Pergantian kepemimpinan saat reformasi memang menghasilkan kemajuan cukup signifikan. Penegakan hak asasi manusia terkesan membaik. Salah satu indikasi bahwa pemerintah RI memang berniat menjalankan perbaikan, TAP MPR XVII/1998 diproduksi. Pemerintah juga meratifikasi sejumlah konvensi hak asasi manusia. Antara lain Konvensi Menentang Penyiksaan dan Perlakuan Kejam lainnya dengan UU No. 5/1999; Konvensi ILO tentang Kebebasan Berserikat dan Perlindungan Hak untuk Berorganisasi dengan Keppres No. 83/1998; Konvensi ILO No. 105 tentang Penghapusan Kerja Paksa dengan UU No. 19/1999; Konvensi ILO No. 111 tentang diskriminasi dalam Pekerjaan dan Jabatan dengan UU No. 20/1999. tanggal 24 November 2004 UU NO. 23 Tahun 2004 tentang Penghapusan Kekerasan Dalam Rumah Tangga disahkan.

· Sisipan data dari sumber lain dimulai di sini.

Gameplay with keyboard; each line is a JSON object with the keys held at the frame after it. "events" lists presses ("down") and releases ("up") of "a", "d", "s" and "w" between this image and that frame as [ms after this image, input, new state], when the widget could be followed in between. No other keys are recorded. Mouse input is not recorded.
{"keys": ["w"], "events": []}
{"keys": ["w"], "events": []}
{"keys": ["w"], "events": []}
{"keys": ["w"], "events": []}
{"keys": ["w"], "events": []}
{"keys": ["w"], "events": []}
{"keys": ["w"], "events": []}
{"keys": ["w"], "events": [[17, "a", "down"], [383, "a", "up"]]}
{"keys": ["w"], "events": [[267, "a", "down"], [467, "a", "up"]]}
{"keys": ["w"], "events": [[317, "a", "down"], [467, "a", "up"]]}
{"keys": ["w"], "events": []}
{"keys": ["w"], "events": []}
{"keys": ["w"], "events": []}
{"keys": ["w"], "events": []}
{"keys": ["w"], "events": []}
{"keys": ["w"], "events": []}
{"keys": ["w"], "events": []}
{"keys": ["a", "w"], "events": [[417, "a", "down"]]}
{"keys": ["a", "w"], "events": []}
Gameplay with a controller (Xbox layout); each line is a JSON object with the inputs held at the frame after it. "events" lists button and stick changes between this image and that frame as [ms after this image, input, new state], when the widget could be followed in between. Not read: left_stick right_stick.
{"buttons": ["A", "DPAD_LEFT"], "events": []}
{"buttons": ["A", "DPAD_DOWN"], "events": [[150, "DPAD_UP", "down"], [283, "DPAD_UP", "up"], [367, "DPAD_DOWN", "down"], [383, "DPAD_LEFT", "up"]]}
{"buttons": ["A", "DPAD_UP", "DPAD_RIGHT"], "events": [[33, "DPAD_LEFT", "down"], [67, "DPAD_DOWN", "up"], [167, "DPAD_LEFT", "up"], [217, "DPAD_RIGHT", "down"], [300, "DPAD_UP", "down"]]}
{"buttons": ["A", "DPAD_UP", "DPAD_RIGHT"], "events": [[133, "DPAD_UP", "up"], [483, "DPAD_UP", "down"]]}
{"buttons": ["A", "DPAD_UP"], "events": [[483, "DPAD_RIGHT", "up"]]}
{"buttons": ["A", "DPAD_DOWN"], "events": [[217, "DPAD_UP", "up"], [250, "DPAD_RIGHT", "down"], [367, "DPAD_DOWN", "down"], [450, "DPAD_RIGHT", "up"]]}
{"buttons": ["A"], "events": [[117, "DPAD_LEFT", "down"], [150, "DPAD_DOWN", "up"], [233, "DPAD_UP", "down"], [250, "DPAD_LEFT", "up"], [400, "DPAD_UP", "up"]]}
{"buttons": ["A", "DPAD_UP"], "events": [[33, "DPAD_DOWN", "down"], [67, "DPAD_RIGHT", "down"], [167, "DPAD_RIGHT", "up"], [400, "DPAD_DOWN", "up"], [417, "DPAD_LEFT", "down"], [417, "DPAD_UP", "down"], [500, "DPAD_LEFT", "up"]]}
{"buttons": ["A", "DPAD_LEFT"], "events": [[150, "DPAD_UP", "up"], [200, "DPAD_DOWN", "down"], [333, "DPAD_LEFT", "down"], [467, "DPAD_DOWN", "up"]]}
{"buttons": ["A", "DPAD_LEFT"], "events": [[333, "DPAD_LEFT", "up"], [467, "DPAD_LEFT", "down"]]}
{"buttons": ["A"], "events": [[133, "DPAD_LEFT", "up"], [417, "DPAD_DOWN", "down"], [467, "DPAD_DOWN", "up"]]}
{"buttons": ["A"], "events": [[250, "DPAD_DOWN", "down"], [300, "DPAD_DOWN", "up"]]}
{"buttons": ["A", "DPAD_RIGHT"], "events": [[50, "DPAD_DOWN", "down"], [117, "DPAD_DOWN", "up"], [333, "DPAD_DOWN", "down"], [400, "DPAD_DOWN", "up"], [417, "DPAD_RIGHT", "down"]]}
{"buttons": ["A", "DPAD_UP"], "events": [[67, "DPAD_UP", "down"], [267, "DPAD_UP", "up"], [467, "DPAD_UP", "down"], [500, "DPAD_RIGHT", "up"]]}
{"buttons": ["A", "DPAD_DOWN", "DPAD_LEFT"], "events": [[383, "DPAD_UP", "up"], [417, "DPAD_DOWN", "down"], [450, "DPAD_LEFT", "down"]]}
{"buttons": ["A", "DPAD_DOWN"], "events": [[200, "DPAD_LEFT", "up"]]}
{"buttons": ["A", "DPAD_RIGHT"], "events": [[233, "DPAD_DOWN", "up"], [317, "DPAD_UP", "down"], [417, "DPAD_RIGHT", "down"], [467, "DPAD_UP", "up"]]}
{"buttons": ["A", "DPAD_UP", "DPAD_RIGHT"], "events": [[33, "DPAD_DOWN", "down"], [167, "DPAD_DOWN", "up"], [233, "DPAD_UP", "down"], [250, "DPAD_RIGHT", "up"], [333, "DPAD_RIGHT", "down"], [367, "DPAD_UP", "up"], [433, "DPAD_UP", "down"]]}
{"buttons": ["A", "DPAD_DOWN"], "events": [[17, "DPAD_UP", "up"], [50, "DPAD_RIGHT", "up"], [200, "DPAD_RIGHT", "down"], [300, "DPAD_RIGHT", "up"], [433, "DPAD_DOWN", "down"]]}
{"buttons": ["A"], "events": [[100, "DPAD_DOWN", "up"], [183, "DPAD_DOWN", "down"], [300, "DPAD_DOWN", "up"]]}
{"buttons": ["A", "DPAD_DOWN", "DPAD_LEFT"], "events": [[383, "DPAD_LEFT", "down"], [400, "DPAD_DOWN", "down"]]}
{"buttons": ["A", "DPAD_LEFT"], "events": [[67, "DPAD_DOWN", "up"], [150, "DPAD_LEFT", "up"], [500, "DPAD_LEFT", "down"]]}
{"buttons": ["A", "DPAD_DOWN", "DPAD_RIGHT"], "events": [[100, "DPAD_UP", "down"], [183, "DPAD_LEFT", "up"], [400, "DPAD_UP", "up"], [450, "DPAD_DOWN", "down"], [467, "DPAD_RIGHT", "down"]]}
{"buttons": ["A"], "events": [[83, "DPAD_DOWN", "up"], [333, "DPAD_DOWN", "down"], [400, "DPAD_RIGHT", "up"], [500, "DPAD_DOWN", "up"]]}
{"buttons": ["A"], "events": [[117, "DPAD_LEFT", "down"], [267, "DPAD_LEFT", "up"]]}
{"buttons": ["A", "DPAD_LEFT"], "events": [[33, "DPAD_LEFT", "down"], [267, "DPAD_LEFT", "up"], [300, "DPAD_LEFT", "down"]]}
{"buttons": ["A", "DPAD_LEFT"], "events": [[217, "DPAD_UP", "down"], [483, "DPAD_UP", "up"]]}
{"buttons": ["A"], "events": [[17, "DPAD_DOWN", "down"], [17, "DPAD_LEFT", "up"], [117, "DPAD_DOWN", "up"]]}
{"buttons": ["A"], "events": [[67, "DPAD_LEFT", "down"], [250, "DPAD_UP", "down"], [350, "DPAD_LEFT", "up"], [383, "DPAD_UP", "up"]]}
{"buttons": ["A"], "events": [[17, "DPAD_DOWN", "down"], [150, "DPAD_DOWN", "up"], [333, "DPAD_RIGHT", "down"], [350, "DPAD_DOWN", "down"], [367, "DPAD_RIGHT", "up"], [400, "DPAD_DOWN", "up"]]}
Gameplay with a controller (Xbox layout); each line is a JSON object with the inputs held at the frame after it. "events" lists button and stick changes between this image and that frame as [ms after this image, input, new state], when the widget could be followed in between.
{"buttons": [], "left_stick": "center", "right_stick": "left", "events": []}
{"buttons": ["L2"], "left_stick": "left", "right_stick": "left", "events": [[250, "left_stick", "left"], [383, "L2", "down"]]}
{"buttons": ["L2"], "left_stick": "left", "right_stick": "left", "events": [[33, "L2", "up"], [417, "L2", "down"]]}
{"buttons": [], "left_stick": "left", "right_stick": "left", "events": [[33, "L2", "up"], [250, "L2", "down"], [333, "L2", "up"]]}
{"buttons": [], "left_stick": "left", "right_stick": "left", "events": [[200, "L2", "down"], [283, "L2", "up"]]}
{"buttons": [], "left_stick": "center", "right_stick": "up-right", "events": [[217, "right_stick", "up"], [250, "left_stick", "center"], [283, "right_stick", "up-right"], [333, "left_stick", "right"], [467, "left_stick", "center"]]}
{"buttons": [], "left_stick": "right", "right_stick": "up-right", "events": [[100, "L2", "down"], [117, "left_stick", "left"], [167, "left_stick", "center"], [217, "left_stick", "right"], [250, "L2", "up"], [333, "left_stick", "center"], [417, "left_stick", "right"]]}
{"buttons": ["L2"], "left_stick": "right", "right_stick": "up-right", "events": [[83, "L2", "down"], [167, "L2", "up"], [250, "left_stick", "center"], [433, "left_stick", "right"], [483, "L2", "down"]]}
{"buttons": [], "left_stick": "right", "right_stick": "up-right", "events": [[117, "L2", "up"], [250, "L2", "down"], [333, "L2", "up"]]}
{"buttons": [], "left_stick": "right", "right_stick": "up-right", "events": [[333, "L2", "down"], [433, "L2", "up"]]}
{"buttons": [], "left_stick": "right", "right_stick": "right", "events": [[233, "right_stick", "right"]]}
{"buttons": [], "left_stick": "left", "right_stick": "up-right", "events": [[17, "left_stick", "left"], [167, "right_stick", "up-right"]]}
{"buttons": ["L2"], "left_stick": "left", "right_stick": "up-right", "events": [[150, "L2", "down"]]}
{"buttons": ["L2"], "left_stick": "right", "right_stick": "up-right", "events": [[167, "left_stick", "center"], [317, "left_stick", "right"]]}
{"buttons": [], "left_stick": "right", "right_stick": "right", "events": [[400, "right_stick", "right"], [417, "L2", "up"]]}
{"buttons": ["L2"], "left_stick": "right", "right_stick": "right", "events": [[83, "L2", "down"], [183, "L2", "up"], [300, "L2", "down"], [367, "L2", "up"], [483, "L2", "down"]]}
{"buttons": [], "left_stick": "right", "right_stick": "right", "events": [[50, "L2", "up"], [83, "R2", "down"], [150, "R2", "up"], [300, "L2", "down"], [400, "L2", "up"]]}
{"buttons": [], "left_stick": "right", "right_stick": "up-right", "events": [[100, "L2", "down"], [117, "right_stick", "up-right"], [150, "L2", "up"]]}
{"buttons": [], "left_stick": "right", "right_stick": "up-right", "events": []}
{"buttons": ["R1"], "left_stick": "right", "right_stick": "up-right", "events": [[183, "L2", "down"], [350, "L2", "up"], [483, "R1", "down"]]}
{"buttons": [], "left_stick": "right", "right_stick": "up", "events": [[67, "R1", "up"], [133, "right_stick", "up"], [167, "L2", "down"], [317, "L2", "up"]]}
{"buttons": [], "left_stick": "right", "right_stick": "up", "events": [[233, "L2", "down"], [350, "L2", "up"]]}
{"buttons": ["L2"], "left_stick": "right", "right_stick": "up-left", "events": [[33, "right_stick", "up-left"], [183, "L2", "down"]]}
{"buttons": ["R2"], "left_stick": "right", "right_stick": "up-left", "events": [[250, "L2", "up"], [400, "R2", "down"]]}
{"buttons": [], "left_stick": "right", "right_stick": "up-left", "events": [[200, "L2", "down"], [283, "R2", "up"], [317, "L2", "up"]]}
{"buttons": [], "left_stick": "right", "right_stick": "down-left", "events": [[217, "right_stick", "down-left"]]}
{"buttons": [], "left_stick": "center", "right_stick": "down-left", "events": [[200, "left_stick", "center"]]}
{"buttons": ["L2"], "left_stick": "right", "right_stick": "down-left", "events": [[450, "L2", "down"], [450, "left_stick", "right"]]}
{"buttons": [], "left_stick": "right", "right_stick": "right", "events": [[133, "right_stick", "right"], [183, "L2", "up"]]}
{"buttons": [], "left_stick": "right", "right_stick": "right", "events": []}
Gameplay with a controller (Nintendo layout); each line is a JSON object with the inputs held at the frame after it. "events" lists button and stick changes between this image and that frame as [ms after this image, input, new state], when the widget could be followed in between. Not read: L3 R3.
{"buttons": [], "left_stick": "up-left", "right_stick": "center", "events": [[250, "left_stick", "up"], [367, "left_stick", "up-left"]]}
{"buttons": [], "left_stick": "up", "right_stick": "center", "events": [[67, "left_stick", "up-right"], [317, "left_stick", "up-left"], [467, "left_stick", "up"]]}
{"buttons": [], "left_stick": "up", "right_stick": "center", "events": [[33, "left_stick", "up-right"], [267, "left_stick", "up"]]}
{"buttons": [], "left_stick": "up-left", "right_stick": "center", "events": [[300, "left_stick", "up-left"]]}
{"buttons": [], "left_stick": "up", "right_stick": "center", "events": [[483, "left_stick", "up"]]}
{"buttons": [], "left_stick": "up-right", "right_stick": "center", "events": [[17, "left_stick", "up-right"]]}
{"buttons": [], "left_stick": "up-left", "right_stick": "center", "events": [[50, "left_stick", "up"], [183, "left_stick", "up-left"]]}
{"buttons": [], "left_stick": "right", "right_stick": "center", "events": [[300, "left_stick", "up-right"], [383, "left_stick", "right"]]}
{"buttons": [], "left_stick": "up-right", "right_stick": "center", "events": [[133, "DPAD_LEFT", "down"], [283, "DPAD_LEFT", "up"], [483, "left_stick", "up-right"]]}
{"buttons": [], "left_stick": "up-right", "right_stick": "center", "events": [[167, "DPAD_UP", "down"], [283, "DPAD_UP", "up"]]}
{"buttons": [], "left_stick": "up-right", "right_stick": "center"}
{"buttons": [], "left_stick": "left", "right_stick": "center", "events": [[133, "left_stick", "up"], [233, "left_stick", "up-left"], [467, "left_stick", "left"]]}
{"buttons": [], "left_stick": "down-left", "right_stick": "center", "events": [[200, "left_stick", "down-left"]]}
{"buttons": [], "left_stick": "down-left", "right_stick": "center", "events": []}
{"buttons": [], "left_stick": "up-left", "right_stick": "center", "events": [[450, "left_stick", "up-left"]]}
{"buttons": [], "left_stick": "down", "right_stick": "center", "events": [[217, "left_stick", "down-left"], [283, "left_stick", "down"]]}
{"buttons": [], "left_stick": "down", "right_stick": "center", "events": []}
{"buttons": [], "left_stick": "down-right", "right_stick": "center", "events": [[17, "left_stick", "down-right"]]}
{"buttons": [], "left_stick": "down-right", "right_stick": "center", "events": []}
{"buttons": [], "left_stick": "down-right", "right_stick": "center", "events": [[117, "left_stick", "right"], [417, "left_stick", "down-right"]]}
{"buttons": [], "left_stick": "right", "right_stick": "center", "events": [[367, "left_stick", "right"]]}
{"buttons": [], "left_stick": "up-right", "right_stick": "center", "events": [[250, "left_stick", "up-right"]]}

Namun, itu semua tampak belum cukup. Karena seluruh aturan-aturan tersebut menuai banyak rintangan. Terlampau banyak kasus-kasus pelanggaran HAM berat. Misalnya, kasus Timor Leste, pembunuhan Munir, kekerasan di IPDN, dan masih banyak lagi. Tidak banyak dari kasus-kasus pelanggaran HAM yang diselesaikan dengan baik. Malah seperti kasus Tragedi Trisaksti dan Semanggi 1 & 2, oleh DPR tertolak dalam kategori kejahatan HAM berat dan pengusutannya pun terbengkalai.
Hak asasi manusia nyatanya memang masih terlalu umum. Terdapat istilah yang lebih khusus dan lebih praktis dalam hal pelaksanaannya, yaitu hak-hak sipil. Menurut Prof. Dr. M. Dawam Rahardjo, perlu disadari perbedaan antara hak-hak asasi manusia dan hak-hak sipil. Hak asasi manusia adalah hak yang melekat pada manusia sejak lahir yang bukan pemberian apapun, yang dalam agama adalah hak yang diberikan langsung oleh Tuhan dan bukannya oleh orang, bahkan oleh negara. Sedangkan hak sipil adalah hak yang dimiliki oleh setiap orang karena kewargaannya. Hak sipil pada masyarakat atau individu berarti kewajiban bagi negara. Jadi, hak sipil ini dilindungi atau dijamin oleh negara, dan masyarakat berhak menuntut untuk dipenuhi hak-haknya dan boleh menggugat kepada negara jika hak mereka diingkari. Hak-hak asasi manusia memang lebih mendasar, namun belum tentu dilindungi oleh negara. Namun UUD 1945 telah mengesahkan beberapa hak asasi manusia (sebelum PBB mengesahkannya) menjadi hak-hak sipil, antara lain hak untuk mendapatkan penghidupan yang layak bagi perikemanusiaan, hak untuk memperoleh pendidikan atau hak untuk berpendapat dan berkumpul. Dan yang paling dianggap mendasar adalah kebebasan untuk beragama (dan tidak beragama). ii

Hal ini berarti bahwa perjuangan penegakan hak asasi manusia belum cukup. Hak-hak asasi manusia perlu ditransfer menjadi hak-hak sipil dalam bentuk legislasi. Jika tidak begini, maka penegakan hak asasi manusia hanya tinggal wacana belaka. Selain itu, tentu saja perlu ditegaskan bahwa undang-undang sendiri pun belum cukup karena harus dilakukan perwujudan nyata dari legislasi tersebut, beserta pengawasan yang berimbang dan adil. Sulitnya, di Indonesia, terlalu banyak kepentingan yang menyelimuti kasus-kasus pelanggaran hak asasi manusia.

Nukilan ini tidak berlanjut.